Avanza la cosecha de trigo en el centro norte santafesino con buenos rindes y expectativas favorables

Las primeras trillas de la campaña 2025 comenzaron en los departamentos Nueve de Julio, Vera y General Obligado, con rendimientos promedio de entre 33 y 35 quintales por hectárea. El informe del SEA destaca el buen estado de los cultivos y una mejora general en la disponibilidad de agua útil en los suelos.

La cosecha de trigo ya comenzó en el centro norte de la provincia de Santa Fe, donde los primeros lotes recolectados presentan rindes considerados buenos a muy buenos, según el informe semanal del Sistema de Estimaciones Agrícolas (SEA) difundido por la Bolsa de Comercio de Santa Fe. El reporte, correspondiente al período entre el 15 y el 21 de octubre de 2025, detalla que las precipitaciones registradas en los últimos días contribuyeron a la recuperación del agua útil en los perfiles del suelo, pese a que en algunas zonas persiste un leve déficit hídrico.

En los departamentos Nueve de Julio, Vera y General Obligado, los trigales más adelantados ya entraron en la fase de cosecha, con rendimientos promedios entre 33 y 35 quintales por hectárea. Si bien los granos presentan niveles de humedad elevados, cercanos al 17%, los resultados iniciales generaron expectativas positivas para la continuidad de la recolección. En paralelo, se mantienen los monitoreos de sanidad y controles preventivos para anticipar posibles ajustes en el manejo del cultivo.

El documento —elaborado a partir del seguimiento de campo del SEA y reproducido por el medio especializado TodoAgro— indica que los 476.500 hectáreas sembradas con trigo en esta campaña mostraron buen stand de plantas, adecuada sanidad y equilibrio con las condiciones climáticas. Las variedades de ciclo largo, intermedio y corto avanzaron sin mayores problemas durante la fructificación y el inicio de la madurez, con baja incidencia de enfermedades.

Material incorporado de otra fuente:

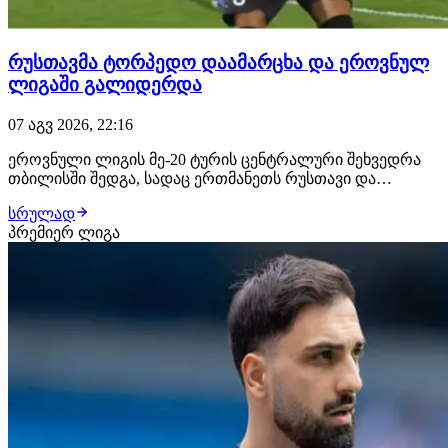
რუსთავმა ტორპედო დაამარცხა და ეროვნულ
ლიგაში გალიდერდა
07 აგვ 2026, 22:16
ეროვნული ლიგის მე-20 ტურის ცენტრალური შეხვედრა
თბილისში შედგა, სადაც ერთმანეთს რუსთავი და
ქუთაისის ტორპედო დაუპირისპირდნენ. შეხვედრის მე-12
სრულად
წუთზე რუსთაველები ლეგიონერმა ჟან სოუზა დე
პრემიერ ლიგა
ალმეიდამ დააწინაურა, მასპინძლებმა პირველი ტაიმი
ბოლომდე მიიყვანეს. იმერული კლუბი ვერც მეორე
ტაიმში…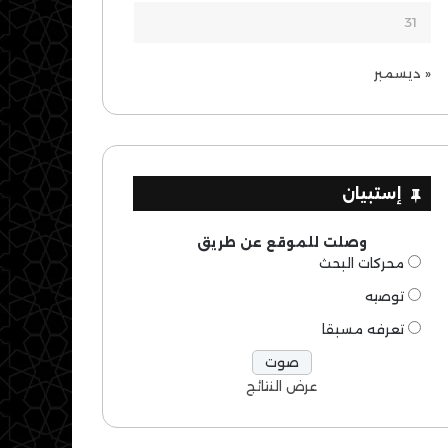
31
« ديسمبر
إستبيان
وصلت للموقع عن طريق
محركات البحث
توصيه
تعرفه مسبقا
عرض النتائج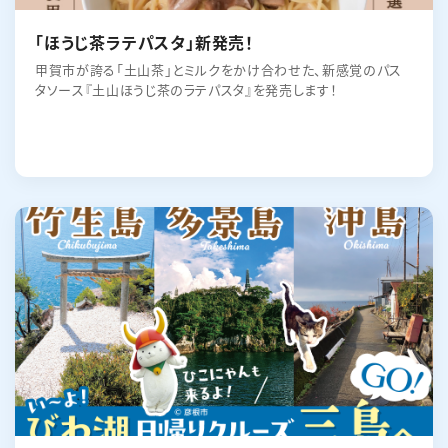
「ほうじ茶ラテパスタ」新発売！
甲賀市が誇る「土山茶」とミルクをかけ合わせた、新感覚のパス
タソース『土山ほうじ茶のラテパスタ』を発売します！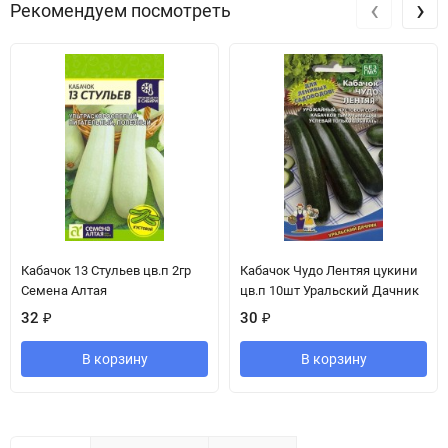
‹
›
Рекомендуем посмотреть
Кабачок 13 Стульев цв.п 2гр
Кабачок Чудо Лентяя цукини
Семена Алтая
цв.п 10шт Уральский Дачник
32
₽
30
₽
В корзину
В корзину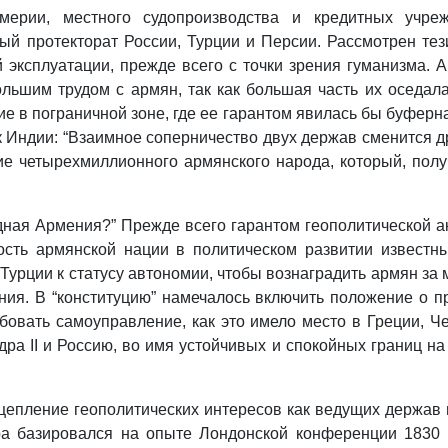
мерии, местного судопроизводства и кредитных учре
й протекторат России, Турции и Персии. Рассмотрен тез
эксплуатации, прежде всего с точки зрения гуманизма.
льшим трудом с армян, так как большая часть их оседала
е в пограничной зоне, где ее гарантом явилась бы буфер
к Индии: “Взаимное соперничество двух держав сменится д
ие четырехмиллионного армянского народа, который, пол
одная Армения?” Прежде всего гарантом геополитической а
нность армянской нации в политическом развитии известн
урции к статусу автономии, чтобы вознаградить армян за
ения. В “конституцию” намечалось включить положение о 
бовать самоуправление, как это имело место в Греции, 
а II и Россию, во имя устойчивых и спокойных границ на К
цепление геополитических интересов как ведущих держав 
а базировался на опыте Лондонской конференции 1830 г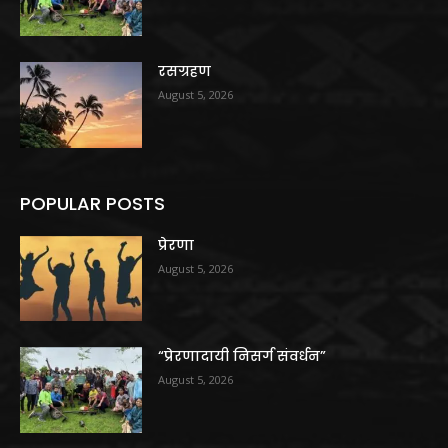
रसग्रहण
August 5, 2026
POPULAR POSTS
प्रेरणा
August 5, 2026
“प्रेरणादायी निसर्ग संवर्धन”
August 5, 2026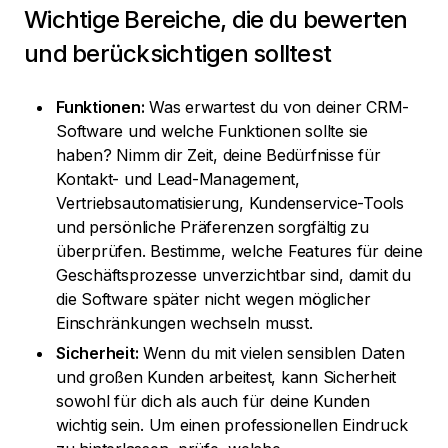
Wichtige Bereiche, die du bewerten
und berücksichtigen solltest
Funktionen:
Was erwartest du von deiner CRM-
Software und welche Funktionen sollte sie
haben? Nimm dir Zeit, deine Bedürfnisse für
Kontakt- und Lead-Management,
Vertriebsautomatisierung, Kundenservice-Tools
und persönliche Präferenzen sorgfältig zu
überprüfen. Bestimme, welche Features für deine
Geschäftsprozesse unverzichtbar sind, damit du
die Software später nicht wegen möglicher
Einschränkungen wechseln musst.
Sicherheit:
Wenn du mit vielen sensiblen Daten
und großen Kunden arbeitest, kann Sicherheit
sowohl für dich als auch für deine Kunden
wichtig sein. Um einen professionellen Eindruck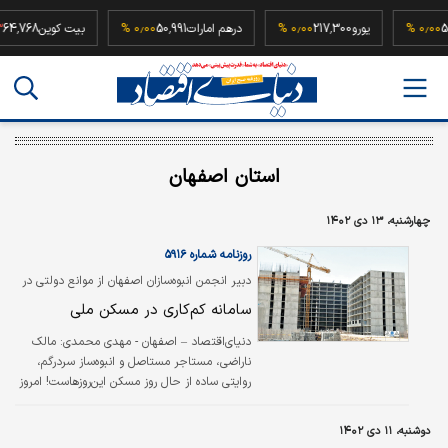
52,500,
۰٫۰۰ %
یورو
217,300
۰٫۰۰ %
درهم امارات
50,991
۰٫۰۰ %
بیت کوین
8
استان اصفهان
چهارشنبه، ۱۳ دی ۱۴۰۲
روزنامه شماره ۵۹۱۶
دبیر انجمن انبوه‌سازان اصفهان از موانع دولتی در
ساخت‌وساز گلایه کرد
سامانه کم‌کاری در مسکن ملی
دنیای‌اقتصاد – اصفهان - مهدی محمدی:
مالک
ناراضی، مستاجر مستاصل و انبوه‌ساز سردرگم،
روایتی ساده از حال روز مسکن این‌روزهاست! امروز
مستاجران از بالا بودن نرخ اجاره‌‌‌ها و مالکان از تورم
بیشتر سایر بخش‌‌‌های اقتصادی نسبت به اجاره‌بها
دوشنبه، ۱۱ دی ۱۴۰۲
شکایت دارند و کارشناسان معتقدند راه‌حل قطعی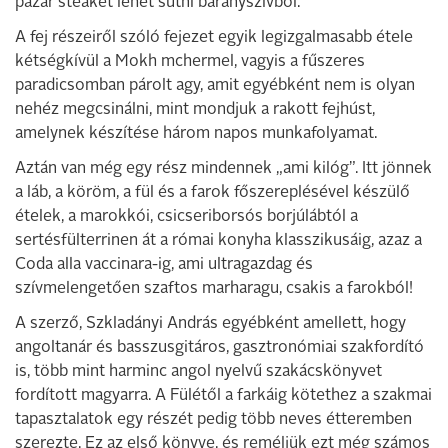
pazar steaket lehet sütni bárányszívből.
A fej részeiről szóló fejezet egyik legizgalmasabb étele
kétségkívül a Mokh mchermel, vagyis a fűszeres
paradicsomban párolt agy, amit egyébként nem is olyan
nehéz megcsinálni, mint mondjuk a rakott fejhúst,
amelynek készítése három napos munkafolyamat.
Aztán van még egy rész mindennek „ami kilóg”. Itt jönnek
a láb, a köröm, a fül és a farok főszereplésével készülő
ételek, a marokkói, csicseriborsós borjúlábtól a
sertésfülterrinen át a római konyha klasszikusáig, azaz a
Coda alla vaccinara-ig, ami ultragazdag és
szívmelengetően szaftos marharagu, csakis a farokból!
A szerző, Szkladányi András egyébként amellett, hogy
angoltanár és basszusgitáros, gasztronómiai szakfordító
is, több mint harminc angol nyelvű szakácskönyvet
fordított magyarra. A Fülétől a farkáig kötethez a szakmai
tapasztalatok egy részét pedig több neves étteremben
szerezte. Ez az első könyve, és reméljük ezt még számos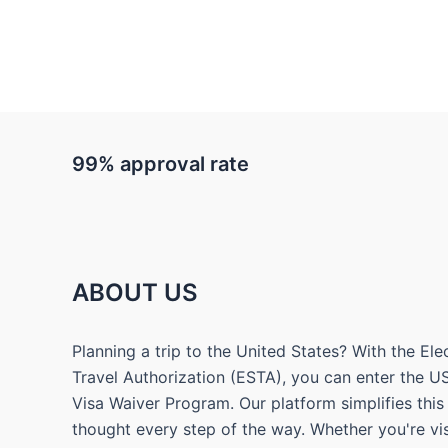
99% approval rate
ABOUT US
Planning a trip to the United States? With the El
Travel Authorization (ESTA), you can enter the U
Visa Waiver Program. Our platform simplifies this
thought every step of the way. Whether you're vis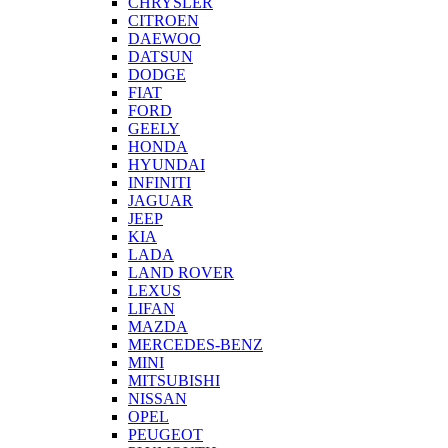
CHRYSLER
CITROEN
DAEWOO
DATSUN
DODGE
FIAT
FORD
GEELY
HONDA
HYUNDAI
INFINITI
JAGUAR
JEEP
KIA
LADA
LAND ROVER
LEXUS
LIFAN
MAZDA
MERCEDES-BENZ
MINI
MITSUBISHI
NISSAN
OPEL
PEUGEOT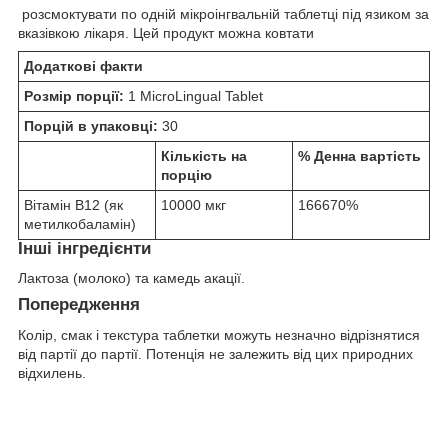
розсмоктувати по одній мікроінгвальній таблетці під язиком за
вказівкою лікаря. Цей продукт можна ковтати
Додаткові факти
Розмір порції:
1 MicroLingual Tablet
Порцій в упаковці:
30
Кількість на
% Денна вартість
порцію
Вітамін B12 (як
10000 мкг
166670%
метилкобаламін)
Інші інгредієнти
Лактоза (молоко) та камедь акації.
Попередження
Колір, смак і текстура таблетки можуть незначно відрізнятися
від партії до партії. Потенція не залежить від цих природних
відхилень.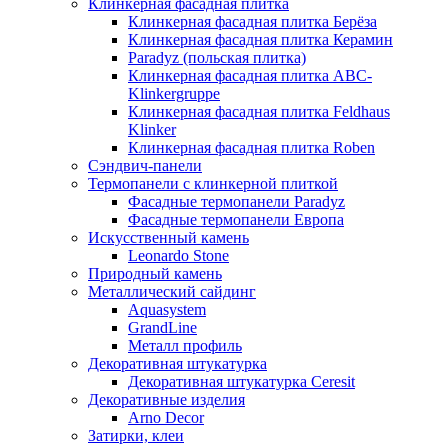
Клинкерная фасадная плитка
Клинкерная фасадная плитка Берёза
Клинкерная фасадная плитка Керамин
Paradyz (польская плитка)
Клинкерная фасадная плитка ABC-
Klinkergruppe
Клинкерная фасадная плитка Feldhaus
Klinker
Клинкерная фасадная плитка Roben
Сэндвич-панели
Термопанели с клинкерной плиткой
Фасадные термопанели Paradyz
Фасадные термопанели Европа
Искусственный камень
Leonardo Stone
Природный камень
Металлический сайдинг
Aquasystem
GrandLine
Металл профиль
Декоративная штукатурка
Декоративная штукатурка Ceresit
Декоративные изделия
Arno Decor
Затирки, клеи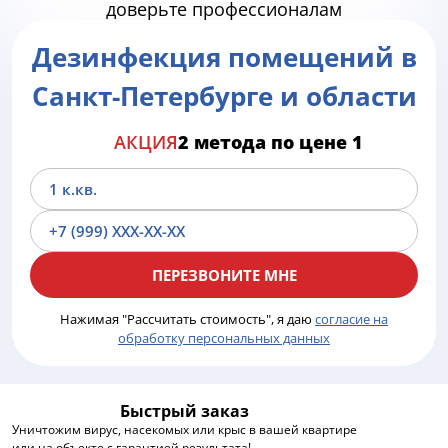
доверьте профессионалам
оперативное уничтожение комаров, по привлекательной цене и в
для обеспечения защиты и здоровья жителей. Свяжитесь с нами
короткое время. Заявка на дезинфекцию, дезинсекцию,
любым удобным способом, представленным на сайте, и оставьте
дератизацию может быть не всегда доступна обычным
Дезинфекция помещений в
заявку на дезинфекцию или уничтожение вирусов.
потребителям по цене или времени, поэтому обратившись за
нашими услугами , вы получите доступ к лучшим технологиям,
Санкт-Петербурге и области
мерам профилактики и рабочим способам защиты в удобное для
вас время.
АКЦИЯ
2 метода по цене 1
Нажимая "Рассчитать стоимость", я даю
согласие на
обработку персональных данных
Быстрый заказ
Уничтожим вирус, насекомых или крыс в вашей квартире
или на объекте с гарантией результата!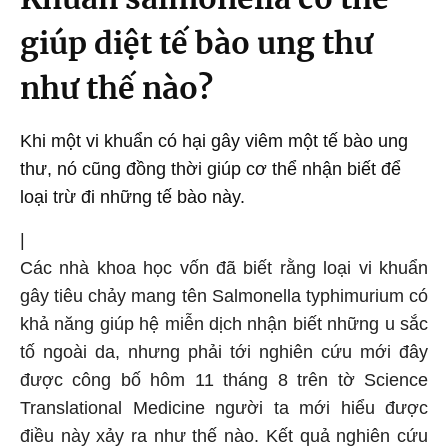
giúp diệt tế bào ung thư
như thế nào?
Khi một vi khuẩn có hại gây viêm một tế bào ung
thư, nó cũng đồng thời giúp cơ thể nhận biết để
loại trừ đi những tế bào này.
|
Các nhà khoa học vốn đã biết rằng loại vi khuẩn
gây tiêu chảy mang tên Salmonella typhimurium có
khả năng giúp hệ miễn dịch nhận biết những u sắc
tố ngoài da, nhưng phải tới nghiên cứu mới đây
được công bố hôm 11 tháng 8 trên tờ Science
Translational Medicine người ta mới hiểu được
điều này xảy ra như thế nào. Kết quả nghiên cứu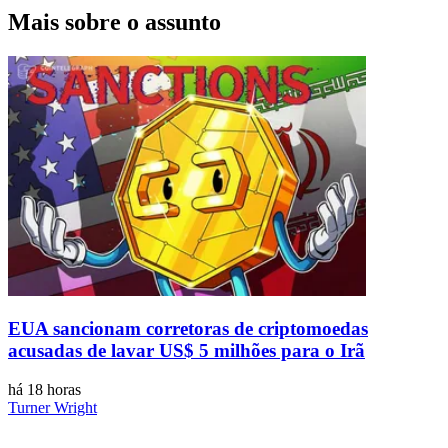
Mais sobre o assunto
EUA sancionam corretoras de criptomoedas
acusadas de lavar US$ 5 milhões para o Irã
há 18 horas
Turner Wright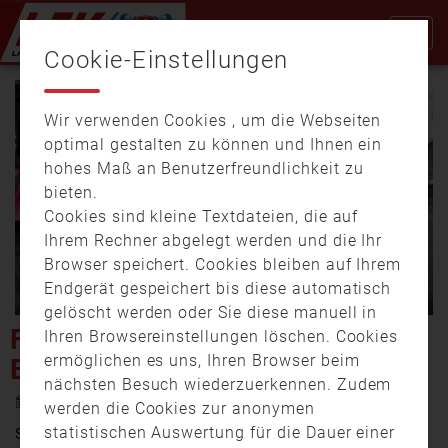
Cookie-Einstellungen
Wir verwenden Cookies , um die Webseiten
optimal gestalten zu können und Ihnen ein
hohes Maß an Benutzerfreundlichkeit zu
bieten.
Cookies sind kleine Textdateien, die auf
Video
Ihrem Rechner abgelegt werden und die Ihr
Browser speichert. Cookies bleiben auf Ihrem
Endgerät gespeichert bis diese automatisch
gelöscht werden oder Sie diese manuell in
abspi
FEUERTEUFEL IN SCHWABEN:
Ihren Browsereinstellungen löschen. Cookies
ermöglichen es uns, Ihren Browser beim
BAUERN IN SORGE
nächsten Besuch wiederzuerkennen. Zudem
7. Januar 2020 17:50
werden die Cookies zur anonymen
statistischen Auswertung für die Dauer einer
Seit Wochen treibt ein unbekannter Feuerteufel im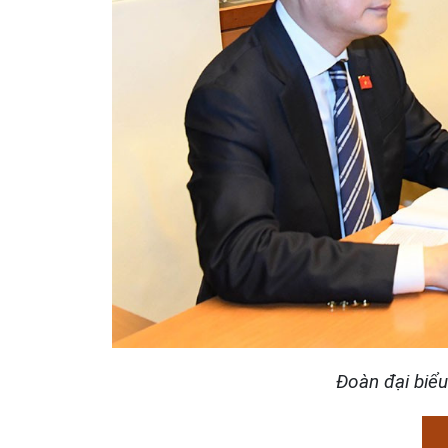
Đoàn đại biểu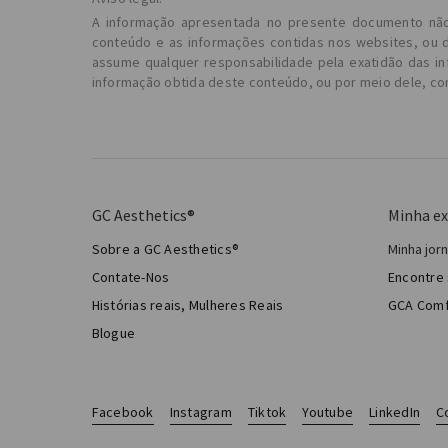
A informação apresentada no presente documento não se
conteúdo e as informações contidas nos websites, ou d
assume qualquer responsabilidade pela exatidão das in
informação obtida deste conteúdo, ou por meio dele, co
GC Aesthetics®
Minha ex
Sobre a GC Aesthetics®
Minha jo
Minha 
Contate-Nos
Encontre 
Cirurg
Histórias reais, Mulheres Reais
GCA Comf
Total 
Blogue
Facebook
Instagram
Tiktok
Youtube
LinkedIn
C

Además, el informe destaca el progreso de otros cultivos en la región. El girasol alcanzó una siembra de 160.000 hectáreas, un 18% más que en el ciclo anterior, con cultivares en muy buen estado vegetativo. En tanto, el maíz temprano llegó a 95.000 hectáreas implantadas, lo que representa un incremento del 20% respecto a la campaña pasada. Las condiciones de humedad y temperatura favorecieron su desarrollo inicial y alentaron la adopción de tecnologías de punta por parte de los productores, ante la expectativa de altos rendimientos.

En cuanto a la disponibilidad de agua útil, las lluvias ocurridas entre agosto y septiembre produjeron una recuperación progresiva de la humedad en los suelos, aunque el informe aclara que persisten sectores del oeste con humedad superficial limitada en los primeros centímetros del perfil.

La combinación de factores climáticos, tecnológicos y de manejo definirá, según el SEA, el rumbo final de la campaña fina y las proyecciones de la próxima cosecha gruesa 2025/2026. Aun con las particularidades zonales y los contrastes en la distribución de las lluvias, el balance inicial permite anticipar un inicio alentador para la producción triguera santafesina.